Repetition. A Love Story

Naklada Ljevak, 2014, 136 pages
20-page excerpt available in English

Set in one winter night, beginning with the arrival of a more or less unexpected passenger and ending with one of the most poetic scenes in contemporary Croatian literature, Repetition has the discursive traces of a love story, a detective story and an elegy of the victim’s character but it cannot be classified in any of the aforementioned categories; it has a story on its own. 

Dijana Lovrić is travelling from Zagreb to the Šćit monastery in Rama, where Herzegovina and Bosnia meet. She is the editor of the Rama-Šćit monography, which will be published by a publishing house in Zagreb, in cooperation with the local Franciscans. It is the end of February. Roads are covered in snow and Dijana has to stay for a while in Duvno, located around fifty kilometers from Šćit, in the house of Marko Kelava with whom she has been living for the past year and a half in Zagreb. After he lost his job as a journalist, he found work in the kitchen of a well-known restaurant. Their relationship and their commitment to each other is much deeper than it may at first seem. Dijana is going to spend one night in a snow house with Marko’s mother Ruža, his sister Anka, paternal grandpa Mijo and grandpa’s sister Luca Meštrović. Here she will reveal or sense repressed family pain and embarrassment. She will reveal or sense deep secrets that have become part of this small city and the people living in it. She will resolve her strange relationship with Fr.
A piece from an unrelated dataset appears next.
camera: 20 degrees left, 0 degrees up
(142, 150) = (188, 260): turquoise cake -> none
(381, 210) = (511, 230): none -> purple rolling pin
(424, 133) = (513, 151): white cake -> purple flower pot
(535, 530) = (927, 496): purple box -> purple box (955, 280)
Ljubo Pavlović, a young friar from Šćit who is, together with the old Fr. Ivo Džalta, determined to cooperate with Dijana on the monography, which has been two years in the making. Repetition by Ivica Đikić is a novel about love and the fear of love, disappearances, farewells, the known and unknown graveyards; they will recapture the voices of those missing or forever enraptured by their faith in a miracle.

Djikić’s heroes are led by instinct, love and their emotional relations are complex, solutions to puzzles usually elude them, and catharsis rarely occurs. They are fallible and miraculous, just like every other human being.

Adriana Piteša | Jutarnji List

Although the critics of Djikić’s first novel saw Fellini and Kusturica as influences, writers of Central Europe, such as Odon Von Horvath, have left a much more definite stamp.

El Pais

Ivica Djikić lets questions of truth and morality fly in space “en passant”, like danger and bullets.

NEUE ZÜRCHER ZEITUNG

In a refined way, Djikić constructs a novel about the traces of the past hidden behind the coulisse of contemporary Croatia.

LITERATURKRITIK.DE

Ivica Djikić, with a sarcastic tone, speaks about the dramas of individuals and the collective.